By Noriko Kudo, U.S. Army Garrison Japan Public AffairsOctober 22, 2018
CAMP ZAMA, Japan (Oct. 22, 2018) -- Participants in domestic violence training here received critical knowledge and resources to maintain resilience and promote the prevention of a problem that is "everyone's responsibility," the Family Advocacy Program manager here said.
Camp Zama's Army Community Service hosted the training Oct. 11, 12 and 19 at the Community Recreation Center as a way to help Soldiers and civilians recognize the warning signs of domestic violence, and to offer resources in case they or someone they know is in need of help, said Austin Stanley.
"We want everybody to be able to recognize the signs and symptoms of domestic violence and let them know what needs to be done in order to put support services in place," said Stanley.
Domestic violence in the military is a serious issue any time it occurs, and regular training and awareness is vital because domestic violence adversely affects not only the families directly involved, but it lowers the morale of other Soldiers and families in the unit, Stanley said.
"What we want to do is promote early intervention to ensure that Soldiers and families are safe and protected and that they can focus on the mission," he said.
Sgt. Harold Redding, assigned to the 78th Signal Battalion, attended the training and said every Soldier, civilian--or any human being--should be aware of the problem of domestic violence and should also know what to do if someone they know is either a victim or perpetrator of it.

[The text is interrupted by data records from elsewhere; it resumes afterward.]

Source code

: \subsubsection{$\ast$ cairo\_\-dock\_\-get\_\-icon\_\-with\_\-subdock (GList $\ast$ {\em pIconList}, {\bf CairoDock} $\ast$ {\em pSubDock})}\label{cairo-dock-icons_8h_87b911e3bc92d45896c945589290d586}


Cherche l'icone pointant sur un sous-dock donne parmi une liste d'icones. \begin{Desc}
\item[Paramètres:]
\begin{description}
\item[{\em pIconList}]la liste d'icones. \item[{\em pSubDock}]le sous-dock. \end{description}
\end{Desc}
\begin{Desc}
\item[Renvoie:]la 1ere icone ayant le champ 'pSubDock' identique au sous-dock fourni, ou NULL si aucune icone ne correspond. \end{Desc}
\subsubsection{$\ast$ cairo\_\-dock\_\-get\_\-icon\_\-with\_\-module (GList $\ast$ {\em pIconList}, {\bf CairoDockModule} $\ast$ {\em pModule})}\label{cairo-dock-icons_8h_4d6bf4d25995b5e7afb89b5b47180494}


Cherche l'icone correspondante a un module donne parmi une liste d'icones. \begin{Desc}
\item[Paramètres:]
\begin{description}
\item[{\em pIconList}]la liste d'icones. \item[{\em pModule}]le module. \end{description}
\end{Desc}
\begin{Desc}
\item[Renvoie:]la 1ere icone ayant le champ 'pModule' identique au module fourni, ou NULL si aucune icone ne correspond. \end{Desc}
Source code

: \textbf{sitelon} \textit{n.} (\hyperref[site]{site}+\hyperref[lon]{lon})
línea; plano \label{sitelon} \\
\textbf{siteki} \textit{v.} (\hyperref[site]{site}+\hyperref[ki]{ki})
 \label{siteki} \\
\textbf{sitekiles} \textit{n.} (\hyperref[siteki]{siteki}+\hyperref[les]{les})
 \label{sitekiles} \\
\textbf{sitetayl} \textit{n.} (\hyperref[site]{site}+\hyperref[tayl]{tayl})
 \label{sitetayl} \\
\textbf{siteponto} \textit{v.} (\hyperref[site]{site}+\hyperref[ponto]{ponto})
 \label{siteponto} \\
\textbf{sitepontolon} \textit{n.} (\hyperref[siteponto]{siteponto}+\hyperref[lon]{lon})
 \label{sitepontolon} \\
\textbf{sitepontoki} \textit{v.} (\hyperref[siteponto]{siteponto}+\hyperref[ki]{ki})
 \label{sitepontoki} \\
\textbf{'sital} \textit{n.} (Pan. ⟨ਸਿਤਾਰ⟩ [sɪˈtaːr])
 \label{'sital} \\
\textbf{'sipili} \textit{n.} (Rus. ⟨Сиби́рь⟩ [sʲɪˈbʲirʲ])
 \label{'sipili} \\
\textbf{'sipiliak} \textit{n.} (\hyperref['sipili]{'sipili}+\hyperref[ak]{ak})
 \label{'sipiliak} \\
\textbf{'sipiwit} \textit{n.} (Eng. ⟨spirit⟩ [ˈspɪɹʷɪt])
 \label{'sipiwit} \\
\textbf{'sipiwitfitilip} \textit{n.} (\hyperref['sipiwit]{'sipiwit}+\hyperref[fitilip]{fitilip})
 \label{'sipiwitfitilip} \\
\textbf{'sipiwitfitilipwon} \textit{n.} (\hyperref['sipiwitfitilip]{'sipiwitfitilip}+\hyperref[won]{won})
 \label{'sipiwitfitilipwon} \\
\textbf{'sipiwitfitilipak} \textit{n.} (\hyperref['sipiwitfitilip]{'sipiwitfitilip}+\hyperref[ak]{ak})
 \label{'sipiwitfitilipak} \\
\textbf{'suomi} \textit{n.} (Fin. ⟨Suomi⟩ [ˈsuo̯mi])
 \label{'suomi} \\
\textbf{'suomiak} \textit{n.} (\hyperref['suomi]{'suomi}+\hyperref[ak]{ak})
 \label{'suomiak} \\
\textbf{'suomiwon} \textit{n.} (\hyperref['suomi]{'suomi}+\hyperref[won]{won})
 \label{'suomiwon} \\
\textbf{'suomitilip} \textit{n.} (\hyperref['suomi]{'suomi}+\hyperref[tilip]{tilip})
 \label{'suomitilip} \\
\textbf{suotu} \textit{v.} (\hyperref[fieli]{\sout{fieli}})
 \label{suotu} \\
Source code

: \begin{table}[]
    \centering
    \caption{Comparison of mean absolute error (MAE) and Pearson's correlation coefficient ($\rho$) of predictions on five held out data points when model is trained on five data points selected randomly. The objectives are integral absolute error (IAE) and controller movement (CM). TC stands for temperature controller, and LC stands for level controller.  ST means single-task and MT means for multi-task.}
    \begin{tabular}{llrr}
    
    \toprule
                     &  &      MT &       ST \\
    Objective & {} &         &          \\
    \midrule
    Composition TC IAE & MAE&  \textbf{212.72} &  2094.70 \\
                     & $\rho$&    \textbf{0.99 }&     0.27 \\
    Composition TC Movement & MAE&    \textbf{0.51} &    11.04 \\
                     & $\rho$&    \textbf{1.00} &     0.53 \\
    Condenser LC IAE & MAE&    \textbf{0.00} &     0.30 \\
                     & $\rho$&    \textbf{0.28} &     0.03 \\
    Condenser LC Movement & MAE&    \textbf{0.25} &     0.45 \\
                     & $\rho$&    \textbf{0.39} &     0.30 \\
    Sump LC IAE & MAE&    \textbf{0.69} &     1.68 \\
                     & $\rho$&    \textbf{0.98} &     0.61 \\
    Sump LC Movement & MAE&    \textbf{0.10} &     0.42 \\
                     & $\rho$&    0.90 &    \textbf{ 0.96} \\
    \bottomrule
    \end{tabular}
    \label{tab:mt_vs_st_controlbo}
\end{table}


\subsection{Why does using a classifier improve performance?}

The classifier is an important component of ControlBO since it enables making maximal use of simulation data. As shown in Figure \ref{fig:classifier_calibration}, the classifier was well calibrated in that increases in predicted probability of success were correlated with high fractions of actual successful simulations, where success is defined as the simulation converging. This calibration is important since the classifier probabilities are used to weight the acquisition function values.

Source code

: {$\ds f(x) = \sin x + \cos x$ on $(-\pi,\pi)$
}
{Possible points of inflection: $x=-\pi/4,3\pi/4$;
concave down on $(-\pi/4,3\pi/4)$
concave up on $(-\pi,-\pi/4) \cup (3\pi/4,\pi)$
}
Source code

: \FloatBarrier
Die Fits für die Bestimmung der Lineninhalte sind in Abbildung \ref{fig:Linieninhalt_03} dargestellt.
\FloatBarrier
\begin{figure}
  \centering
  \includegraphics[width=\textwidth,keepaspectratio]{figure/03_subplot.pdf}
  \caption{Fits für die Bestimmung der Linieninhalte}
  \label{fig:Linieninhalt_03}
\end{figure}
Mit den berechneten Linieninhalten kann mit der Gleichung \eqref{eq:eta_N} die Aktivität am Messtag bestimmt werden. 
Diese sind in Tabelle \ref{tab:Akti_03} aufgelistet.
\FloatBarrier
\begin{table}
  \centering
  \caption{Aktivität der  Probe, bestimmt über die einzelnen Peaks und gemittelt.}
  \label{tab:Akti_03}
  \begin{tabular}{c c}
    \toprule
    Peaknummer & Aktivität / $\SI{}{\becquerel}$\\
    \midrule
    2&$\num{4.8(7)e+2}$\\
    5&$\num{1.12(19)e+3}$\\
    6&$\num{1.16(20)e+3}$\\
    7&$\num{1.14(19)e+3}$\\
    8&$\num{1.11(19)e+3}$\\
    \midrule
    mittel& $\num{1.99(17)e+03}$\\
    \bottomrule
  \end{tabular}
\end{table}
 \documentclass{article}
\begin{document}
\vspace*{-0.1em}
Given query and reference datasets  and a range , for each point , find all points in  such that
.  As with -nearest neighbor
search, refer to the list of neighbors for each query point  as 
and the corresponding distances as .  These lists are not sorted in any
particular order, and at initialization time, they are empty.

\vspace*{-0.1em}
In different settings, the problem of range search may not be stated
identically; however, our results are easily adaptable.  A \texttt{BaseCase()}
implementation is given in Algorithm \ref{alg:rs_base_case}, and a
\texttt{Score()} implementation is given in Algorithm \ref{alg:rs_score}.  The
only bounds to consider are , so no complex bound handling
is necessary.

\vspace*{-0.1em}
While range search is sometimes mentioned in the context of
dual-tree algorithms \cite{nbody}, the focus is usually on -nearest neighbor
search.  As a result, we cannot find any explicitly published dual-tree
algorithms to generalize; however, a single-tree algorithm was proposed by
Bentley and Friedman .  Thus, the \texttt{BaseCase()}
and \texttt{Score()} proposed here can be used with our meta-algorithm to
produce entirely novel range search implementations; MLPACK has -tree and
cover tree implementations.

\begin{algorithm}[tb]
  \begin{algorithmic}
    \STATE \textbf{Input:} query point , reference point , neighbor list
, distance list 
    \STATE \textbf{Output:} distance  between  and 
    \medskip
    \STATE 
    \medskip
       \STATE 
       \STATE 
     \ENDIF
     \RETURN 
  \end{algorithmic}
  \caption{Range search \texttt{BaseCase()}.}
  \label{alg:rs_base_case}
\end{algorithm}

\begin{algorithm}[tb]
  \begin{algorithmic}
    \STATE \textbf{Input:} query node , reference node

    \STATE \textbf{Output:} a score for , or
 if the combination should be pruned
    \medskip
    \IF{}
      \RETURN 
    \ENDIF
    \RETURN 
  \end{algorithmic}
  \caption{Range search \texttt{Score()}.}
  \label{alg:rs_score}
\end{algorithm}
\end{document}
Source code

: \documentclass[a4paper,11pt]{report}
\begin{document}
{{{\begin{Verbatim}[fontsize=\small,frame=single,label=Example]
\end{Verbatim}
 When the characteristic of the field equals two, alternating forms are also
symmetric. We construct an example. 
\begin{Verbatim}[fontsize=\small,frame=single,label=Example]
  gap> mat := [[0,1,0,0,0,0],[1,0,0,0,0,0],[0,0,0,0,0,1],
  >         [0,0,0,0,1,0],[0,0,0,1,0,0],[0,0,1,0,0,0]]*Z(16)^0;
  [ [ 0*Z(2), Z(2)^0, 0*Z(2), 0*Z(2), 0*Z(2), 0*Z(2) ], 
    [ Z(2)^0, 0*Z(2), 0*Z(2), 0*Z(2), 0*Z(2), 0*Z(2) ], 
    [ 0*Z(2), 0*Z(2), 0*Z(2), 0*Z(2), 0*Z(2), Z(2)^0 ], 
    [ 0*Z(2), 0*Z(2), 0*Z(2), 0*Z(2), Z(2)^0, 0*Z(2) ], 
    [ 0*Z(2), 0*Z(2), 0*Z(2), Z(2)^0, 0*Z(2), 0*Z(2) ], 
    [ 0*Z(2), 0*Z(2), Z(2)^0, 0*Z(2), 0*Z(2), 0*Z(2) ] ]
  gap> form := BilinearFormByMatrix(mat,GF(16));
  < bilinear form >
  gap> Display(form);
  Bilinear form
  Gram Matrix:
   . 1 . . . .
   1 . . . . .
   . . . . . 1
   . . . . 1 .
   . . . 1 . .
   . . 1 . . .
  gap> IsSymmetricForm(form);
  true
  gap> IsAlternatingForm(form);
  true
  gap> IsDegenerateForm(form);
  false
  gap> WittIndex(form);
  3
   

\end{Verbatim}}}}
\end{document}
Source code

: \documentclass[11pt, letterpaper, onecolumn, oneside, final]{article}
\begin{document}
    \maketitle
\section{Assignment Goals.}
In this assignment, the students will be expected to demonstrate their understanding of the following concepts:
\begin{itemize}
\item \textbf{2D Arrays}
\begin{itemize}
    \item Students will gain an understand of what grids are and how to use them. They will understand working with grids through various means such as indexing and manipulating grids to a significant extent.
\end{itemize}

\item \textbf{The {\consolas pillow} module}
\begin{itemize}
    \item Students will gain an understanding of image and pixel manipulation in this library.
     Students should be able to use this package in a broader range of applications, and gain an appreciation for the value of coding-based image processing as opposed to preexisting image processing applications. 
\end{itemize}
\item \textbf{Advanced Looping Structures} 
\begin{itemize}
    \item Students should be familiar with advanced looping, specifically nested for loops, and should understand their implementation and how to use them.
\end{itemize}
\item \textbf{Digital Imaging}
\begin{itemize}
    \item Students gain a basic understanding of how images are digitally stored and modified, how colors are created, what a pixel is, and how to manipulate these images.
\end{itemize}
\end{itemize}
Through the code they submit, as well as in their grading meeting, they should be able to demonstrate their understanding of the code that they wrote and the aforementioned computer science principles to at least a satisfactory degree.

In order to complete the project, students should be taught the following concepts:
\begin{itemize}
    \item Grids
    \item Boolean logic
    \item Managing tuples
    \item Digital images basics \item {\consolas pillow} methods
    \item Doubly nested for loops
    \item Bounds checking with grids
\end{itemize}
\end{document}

"If I am ever put in the situation where I know someone is a victim of domestic abuse, I need to not be a bystander," said Redding. "I need to be more proactive than reactive."
Sgt. 1st Class Donnie McNeal, also assigned to 78th Signal Battalion, said the training was valuable because it provided him with several tools to recognize and reach out to someone who may be dealing with domestic violence, and tips to prevent the problem from worsening.
"This training can be used for our own personal life too," said McNeal. "I can give this advice to my relatives and friends even outside the military."